On a recent Tuesday afternoon, with the strains of his new single, "Gritar" (Shout), playing in the background, Luis Fonsi - the Puerto Rican heartthrob with the plaintive voice and earnest, boy-next-door good looks - stood in front of a video camera in a park in downtown Miami and said in Spanish: "Congratulations to all moms. Let's all shout in happiness!"
"And shout, shout, shout!" played his song in the background, as Fonsi displayed his very white, open smile.
Fonsi's endearing. He's entreating. He sings and writes mainly in Spanish, but thinks in Spanish and English-a result of having been raised in Orlando, Fla., most of his life. And the duality spills into his music, which is Latin pop with hues of R&B in the vocals and rock in the arrangements.

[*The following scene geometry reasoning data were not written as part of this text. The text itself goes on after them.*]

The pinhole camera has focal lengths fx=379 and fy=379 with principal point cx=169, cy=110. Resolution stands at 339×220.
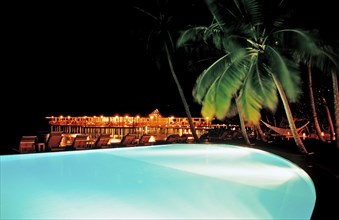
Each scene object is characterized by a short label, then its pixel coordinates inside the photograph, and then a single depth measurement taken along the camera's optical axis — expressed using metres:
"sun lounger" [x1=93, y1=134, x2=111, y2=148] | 12.62
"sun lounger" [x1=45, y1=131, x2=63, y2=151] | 11.34
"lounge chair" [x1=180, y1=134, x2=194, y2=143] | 16.77
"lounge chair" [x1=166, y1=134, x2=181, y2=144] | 15.55
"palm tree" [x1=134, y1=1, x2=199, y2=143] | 18.69
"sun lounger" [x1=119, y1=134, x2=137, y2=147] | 13.57
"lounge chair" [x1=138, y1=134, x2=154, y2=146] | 14.27
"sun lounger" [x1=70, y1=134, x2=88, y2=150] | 11.84
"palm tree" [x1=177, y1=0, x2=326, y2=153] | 8.90
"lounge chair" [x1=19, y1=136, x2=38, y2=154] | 10.75
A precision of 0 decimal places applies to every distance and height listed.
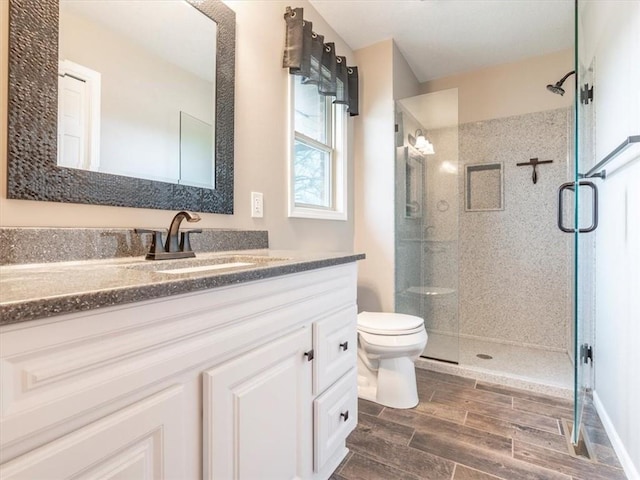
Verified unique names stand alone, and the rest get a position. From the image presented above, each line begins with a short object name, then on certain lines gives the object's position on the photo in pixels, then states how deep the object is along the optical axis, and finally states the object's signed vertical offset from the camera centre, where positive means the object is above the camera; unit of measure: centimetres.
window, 199 +60
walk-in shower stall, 256 +7
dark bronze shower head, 224 +106
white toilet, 181 -62
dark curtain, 181 +110
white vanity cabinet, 48 -29
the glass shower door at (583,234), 149 +5
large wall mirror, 90 +46
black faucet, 111 +0
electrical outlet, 164 +19
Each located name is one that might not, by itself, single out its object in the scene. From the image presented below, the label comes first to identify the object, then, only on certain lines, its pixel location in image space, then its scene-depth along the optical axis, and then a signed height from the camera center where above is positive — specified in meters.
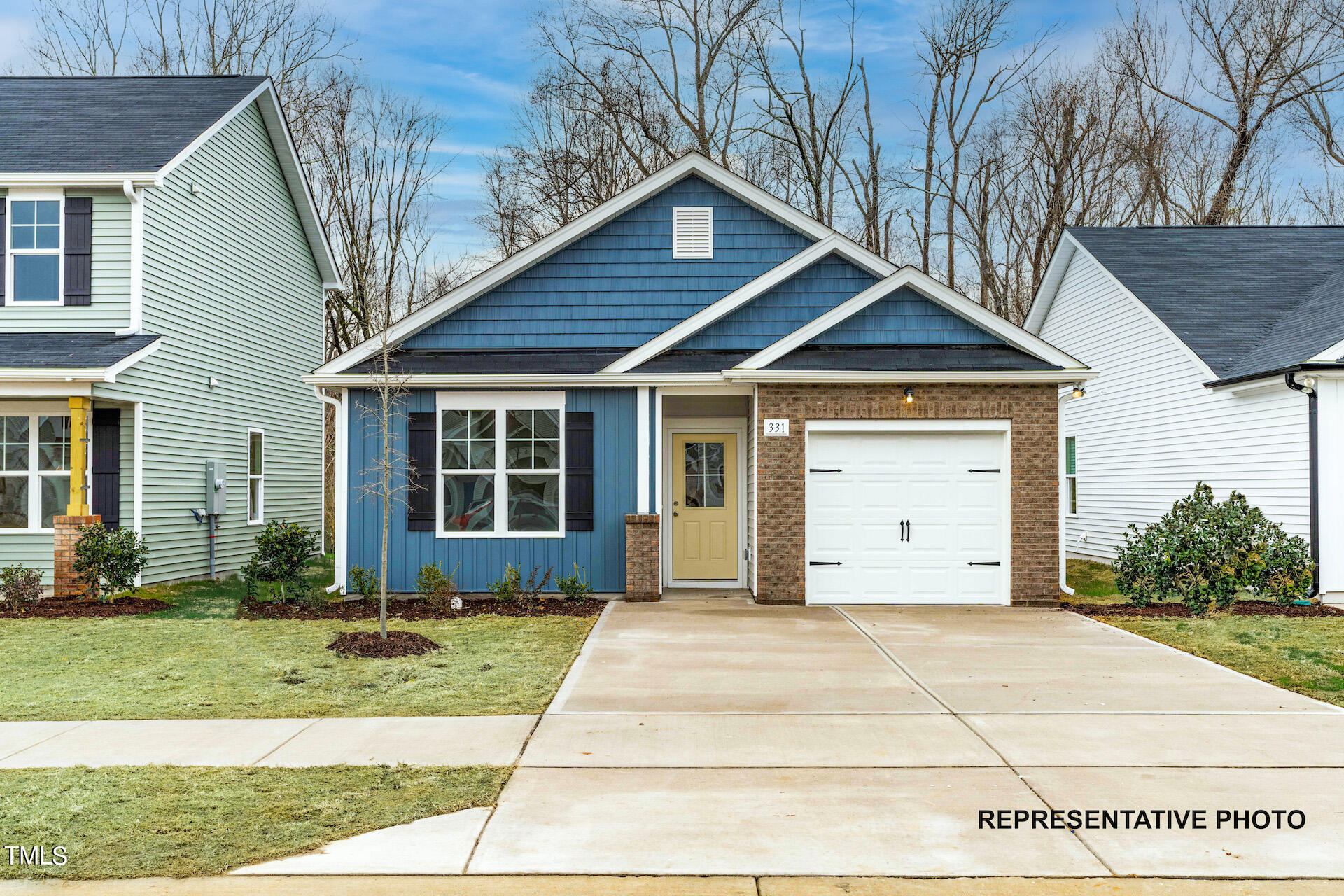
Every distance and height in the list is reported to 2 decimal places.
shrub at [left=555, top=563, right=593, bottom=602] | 12.44 -1.32
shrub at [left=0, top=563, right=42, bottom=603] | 12.09 -1.25
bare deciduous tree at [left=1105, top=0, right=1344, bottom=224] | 26.00 +10.85
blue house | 12.40 +0.55
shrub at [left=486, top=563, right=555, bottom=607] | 12.30 -1.32
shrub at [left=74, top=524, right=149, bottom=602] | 12.23 -0.96
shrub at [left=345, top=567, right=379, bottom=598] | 12.35 -1.23
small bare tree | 12.72 +0.36
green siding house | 13.83 +2.47
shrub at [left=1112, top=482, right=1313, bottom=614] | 12.12 -0.99
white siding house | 13.66 +0.95
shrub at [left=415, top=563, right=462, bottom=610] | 11.98 -1.30
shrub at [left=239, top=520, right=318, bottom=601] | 12.62 -1.01
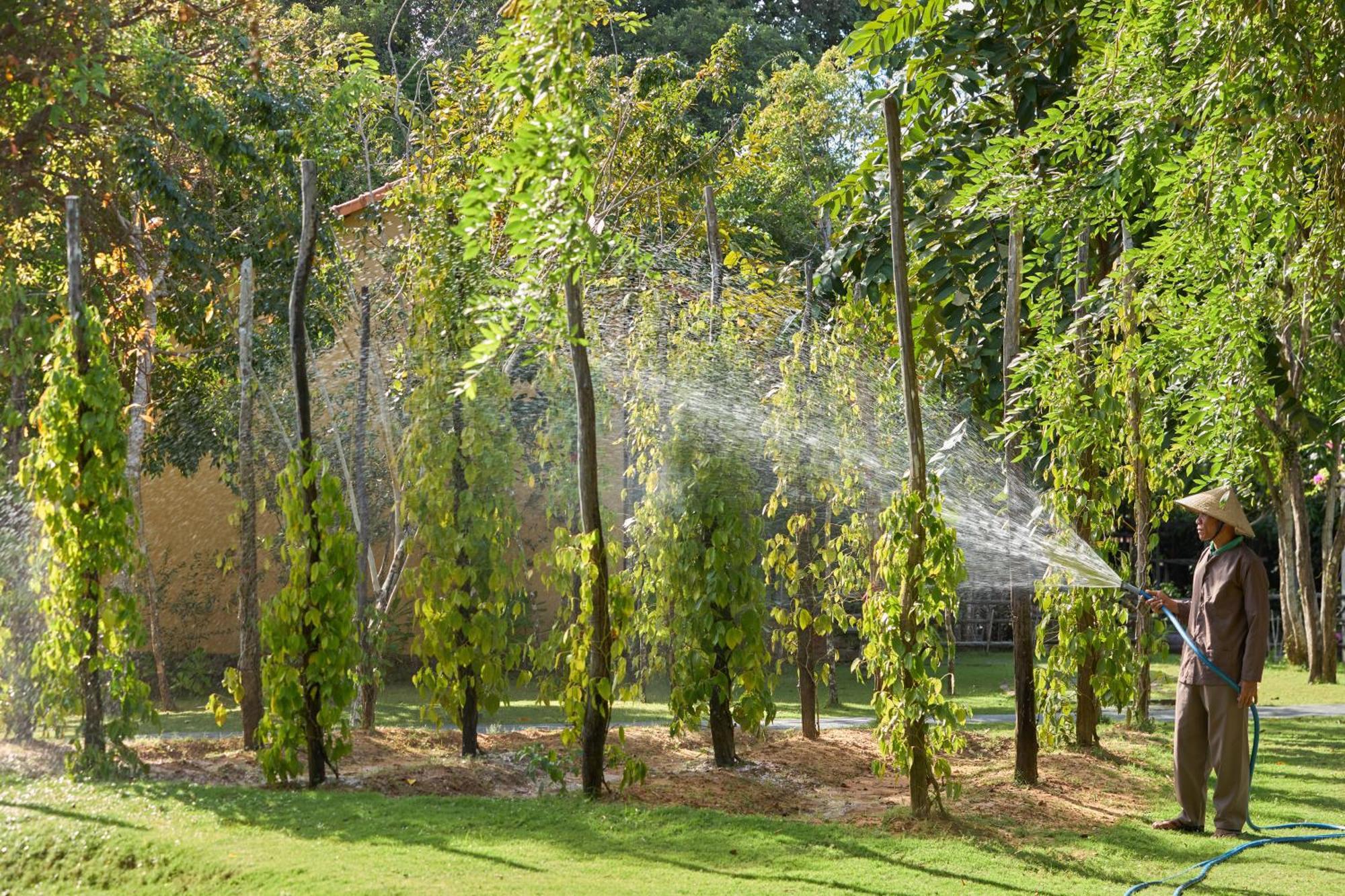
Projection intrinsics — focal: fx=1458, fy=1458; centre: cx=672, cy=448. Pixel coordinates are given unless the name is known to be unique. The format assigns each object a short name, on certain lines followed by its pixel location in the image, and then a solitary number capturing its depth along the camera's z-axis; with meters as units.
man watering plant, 6.83
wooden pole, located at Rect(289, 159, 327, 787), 8.11
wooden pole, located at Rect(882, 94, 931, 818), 6.93
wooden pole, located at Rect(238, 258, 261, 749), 9.77
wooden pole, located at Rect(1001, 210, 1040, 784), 8.32
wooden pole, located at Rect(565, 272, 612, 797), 7.40
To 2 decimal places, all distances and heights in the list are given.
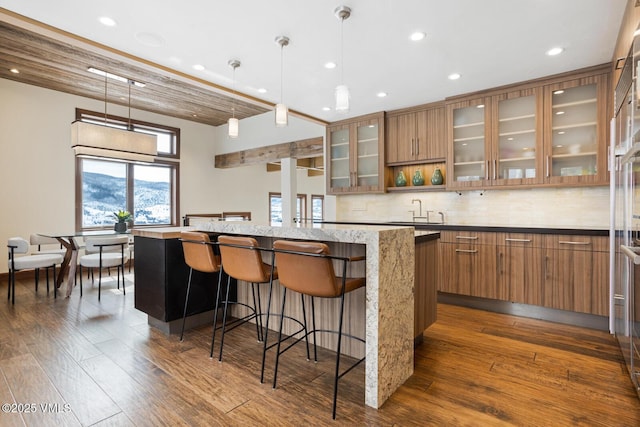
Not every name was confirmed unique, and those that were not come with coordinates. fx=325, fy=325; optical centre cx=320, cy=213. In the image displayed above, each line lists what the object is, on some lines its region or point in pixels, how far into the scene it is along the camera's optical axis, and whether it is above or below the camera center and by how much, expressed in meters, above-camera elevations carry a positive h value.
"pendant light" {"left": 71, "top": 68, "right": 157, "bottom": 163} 4.13 +0.96
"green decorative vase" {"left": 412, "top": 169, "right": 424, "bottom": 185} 4.56 +0.48
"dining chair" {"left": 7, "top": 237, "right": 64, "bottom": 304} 3.87 -0.60
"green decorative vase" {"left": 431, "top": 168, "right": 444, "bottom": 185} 4.38 +0.46
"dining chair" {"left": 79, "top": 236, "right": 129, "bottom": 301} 4.17 -0.58
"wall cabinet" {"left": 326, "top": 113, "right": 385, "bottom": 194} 4.84 +0.89
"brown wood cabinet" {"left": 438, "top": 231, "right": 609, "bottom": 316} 2.95 -0.57
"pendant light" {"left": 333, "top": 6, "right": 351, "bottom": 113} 2.36 +0.93
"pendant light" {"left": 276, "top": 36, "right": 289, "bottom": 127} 2.92 +0.89
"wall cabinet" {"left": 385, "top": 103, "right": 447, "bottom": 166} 4.32 +1.07
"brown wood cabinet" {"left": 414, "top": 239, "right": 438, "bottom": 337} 2.42 -0.57
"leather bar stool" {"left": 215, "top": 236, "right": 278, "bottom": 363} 2.13 -0.33
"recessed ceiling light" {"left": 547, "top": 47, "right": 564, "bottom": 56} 2.91 +1.46
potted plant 4.76 -0.15
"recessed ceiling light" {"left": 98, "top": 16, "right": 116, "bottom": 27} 2.46 +1.47
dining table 4.09 -0.58
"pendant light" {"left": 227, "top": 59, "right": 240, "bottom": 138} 3.20 +0.96
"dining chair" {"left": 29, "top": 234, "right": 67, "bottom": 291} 4.58 -0.43
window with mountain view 5.83 +0.48
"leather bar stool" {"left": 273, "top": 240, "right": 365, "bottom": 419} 1.74 -0.33
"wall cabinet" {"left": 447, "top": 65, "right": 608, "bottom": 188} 3.29 +0.86
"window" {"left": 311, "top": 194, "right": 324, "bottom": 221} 10.97 +0.22
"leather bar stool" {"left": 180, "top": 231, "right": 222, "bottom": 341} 2.46 -0.31
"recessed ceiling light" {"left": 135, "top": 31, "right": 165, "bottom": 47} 2.69 +1.48
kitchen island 1.80 -0.50
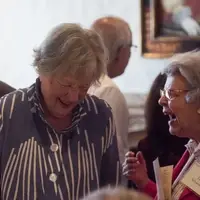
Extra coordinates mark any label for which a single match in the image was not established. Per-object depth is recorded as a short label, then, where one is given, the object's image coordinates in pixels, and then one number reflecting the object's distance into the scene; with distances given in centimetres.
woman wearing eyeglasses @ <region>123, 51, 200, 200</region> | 285
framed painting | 463
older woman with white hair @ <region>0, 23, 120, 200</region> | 293
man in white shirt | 342
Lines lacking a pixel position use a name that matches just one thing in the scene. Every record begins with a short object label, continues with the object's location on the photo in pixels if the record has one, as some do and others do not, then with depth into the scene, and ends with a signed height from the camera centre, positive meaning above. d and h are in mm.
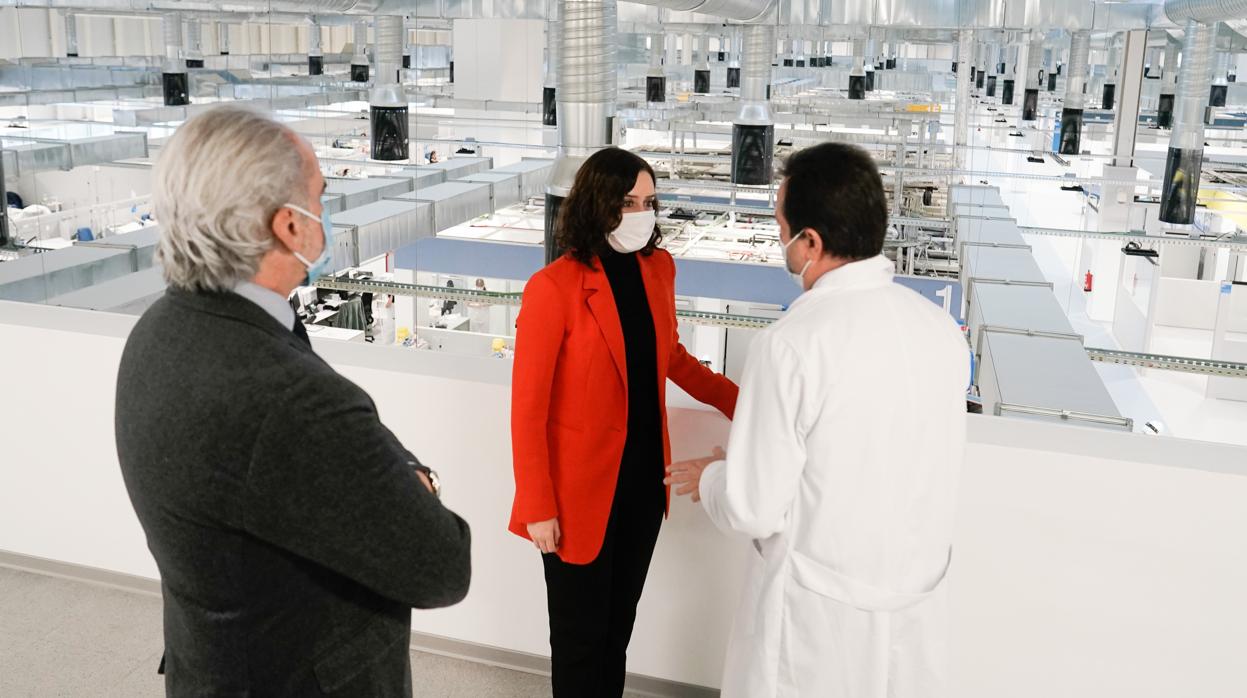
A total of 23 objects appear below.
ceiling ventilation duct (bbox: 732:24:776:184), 8914 -178
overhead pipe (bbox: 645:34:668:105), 13617 +555
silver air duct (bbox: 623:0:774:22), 6789 +839
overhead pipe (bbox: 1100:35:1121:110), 19281 +897
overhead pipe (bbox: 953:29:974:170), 10492 +336
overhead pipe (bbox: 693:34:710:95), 16312 +748
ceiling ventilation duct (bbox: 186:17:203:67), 15195 +933
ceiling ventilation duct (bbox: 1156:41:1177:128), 15898 +641
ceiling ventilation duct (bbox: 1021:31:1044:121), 16438 +721
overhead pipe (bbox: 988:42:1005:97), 24500 +1580
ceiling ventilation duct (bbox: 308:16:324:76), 16047 +875
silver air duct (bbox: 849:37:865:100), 14148 +667
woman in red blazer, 1902 -511
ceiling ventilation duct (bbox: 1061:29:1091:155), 11688 +378
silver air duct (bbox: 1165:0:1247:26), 7438 +919
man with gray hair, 1088 -348
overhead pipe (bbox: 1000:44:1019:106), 20688 +923
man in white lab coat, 1481 -474
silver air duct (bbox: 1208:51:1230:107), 15719 +740
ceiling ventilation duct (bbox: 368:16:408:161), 7871 +11
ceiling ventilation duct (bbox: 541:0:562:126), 11224 +209
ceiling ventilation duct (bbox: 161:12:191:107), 11719 +425
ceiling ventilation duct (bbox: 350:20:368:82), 16344 +847
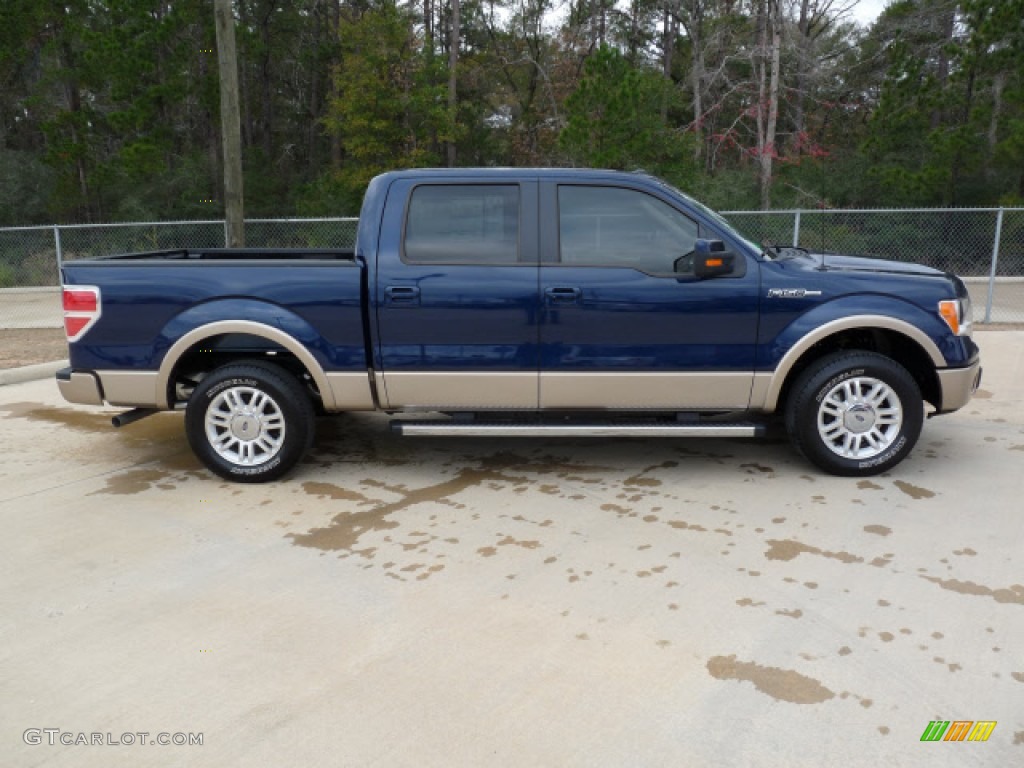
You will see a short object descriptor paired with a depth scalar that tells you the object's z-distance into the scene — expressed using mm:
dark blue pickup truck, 5051
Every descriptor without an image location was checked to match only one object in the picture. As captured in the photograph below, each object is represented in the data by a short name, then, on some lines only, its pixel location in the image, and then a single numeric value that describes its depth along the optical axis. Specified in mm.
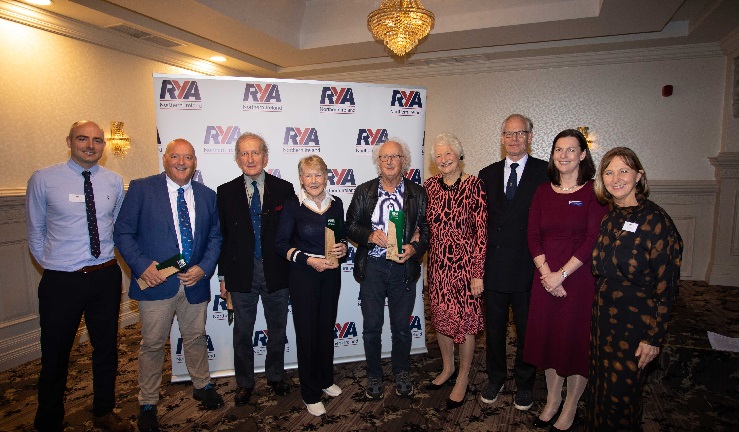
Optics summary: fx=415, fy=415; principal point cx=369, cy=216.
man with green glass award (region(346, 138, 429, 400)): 2861
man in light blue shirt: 2514
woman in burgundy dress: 2400
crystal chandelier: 3857
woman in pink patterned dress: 2779
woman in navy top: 2730
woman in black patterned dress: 1952
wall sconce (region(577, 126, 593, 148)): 6016
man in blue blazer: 2611
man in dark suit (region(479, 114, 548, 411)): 2727
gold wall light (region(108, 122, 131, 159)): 4758
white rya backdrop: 3287
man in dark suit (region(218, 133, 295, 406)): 2891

Fonsi has the sort of wide appeal that both labels and sponsors find increasingly valuable-a fact AT&T first seized upon in 2008, when the company used him and his single "No Me Doy Por Vencido" (I Won't Give Up) for a major campaign tied to the Summer Olympics. At the time, sales of Latin music in the United States were already on a downward spiral, but Fonsi bucked the trend. "Palabras del Silencio" (Universal Music Latino)-the album linked to the AT&T campaign single-sold close to 250,000 copies in the United States, according to Nielsen SoundScan, more than any of Fonsi's previous albums.